En un mot pour conclure: il est effarant, angoissant, dramatique, pathétique que la décision actuelle de Moscou puisse commencer son oeuvre de désagrégation de l’opinion, de désenchantement, d’amère ironie. Et que le Plan quinquennal se couronne de ceci: «petitesse des hommes».

Cher Monsieur, dans mes propos, nulle amertume de candidat évincé. Non. Mais j’aime trop l’architecture et trop la Vérité pour désespérer déjà. Je voudrais aller parler à Moscou, expliquer, exprimer. Je voudrais aller dire ceci: l’effort innombrable, l’immense labeur anonyme ou signé de ces cent années de sciences, a créé sur le monde la grande collaboration. Il n’est un appoint technique: béton armé, fer, verre, chauffage, ventilation, acoustique, statique, dynamisme, il n’est un outil: machines de toutes natures — qui ne prouvent la grande collaboration.

L’architecture — en l’occurrence l’architecte — a pour mission de mettre en ordre cette armée de collaboration et par la vertu de la puissance créatrice de composition, par la puissance d’une intention élevée, elle peut exprimer le visage unique et magnifique de cette humanité créative. Ce visage serait-il un masque? Jamais, non jamais.

Me permettez-vous de parler objectivement? J’aimerais aller à Moscou.

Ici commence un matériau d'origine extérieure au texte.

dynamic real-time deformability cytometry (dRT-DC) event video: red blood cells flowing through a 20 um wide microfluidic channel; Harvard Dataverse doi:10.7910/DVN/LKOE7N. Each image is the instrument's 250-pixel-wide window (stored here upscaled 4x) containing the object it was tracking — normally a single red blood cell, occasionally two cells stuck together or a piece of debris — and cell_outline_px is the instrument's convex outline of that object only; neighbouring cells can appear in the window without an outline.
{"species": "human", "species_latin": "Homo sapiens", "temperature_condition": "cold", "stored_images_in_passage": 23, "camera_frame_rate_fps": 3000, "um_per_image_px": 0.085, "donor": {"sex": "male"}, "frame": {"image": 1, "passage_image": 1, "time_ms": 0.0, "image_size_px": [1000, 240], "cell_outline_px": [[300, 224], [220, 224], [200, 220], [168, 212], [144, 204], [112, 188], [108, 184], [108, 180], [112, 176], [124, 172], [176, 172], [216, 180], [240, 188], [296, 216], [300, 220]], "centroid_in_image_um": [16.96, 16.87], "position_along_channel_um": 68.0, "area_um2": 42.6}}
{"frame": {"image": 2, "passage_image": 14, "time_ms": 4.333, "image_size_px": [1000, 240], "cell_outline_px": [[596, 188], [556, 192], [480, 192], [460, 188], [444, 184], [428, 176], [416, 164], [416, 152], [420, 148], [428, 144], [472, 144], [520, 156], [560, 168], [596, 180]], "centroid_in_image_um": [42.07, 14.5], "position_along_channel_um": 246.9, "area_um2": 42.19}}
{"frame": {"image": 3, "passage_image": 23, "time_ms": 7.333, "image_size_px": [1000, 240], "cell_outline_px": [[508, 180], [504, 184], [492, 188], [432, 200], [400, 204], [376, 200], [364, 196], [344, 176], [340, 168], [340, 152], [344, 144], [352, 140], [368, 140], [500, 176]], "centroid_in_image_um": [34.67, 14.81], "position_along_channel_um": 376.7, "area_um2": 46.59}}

Le 29 de ce mois, s’ouvre à Barcelone la session du Comité inter[nation]al pour la préparation du Congrès international d’Architecture qui se tiendra à Moscou en septembre.

Mon voyage d’Alger peut être remis (je viens de l’apprendre) à mai.

Je suis attendu à Rome pour deux conférences présidées par Mussolini et pour une entrevue avec lui. But: les Italiens me demandent d’aller arracher le Duce à l’erreur dans laquelle il s’enfonce en ordonnant de construire l’Italie en style Romain (Vous voyez combien le mal est partout.)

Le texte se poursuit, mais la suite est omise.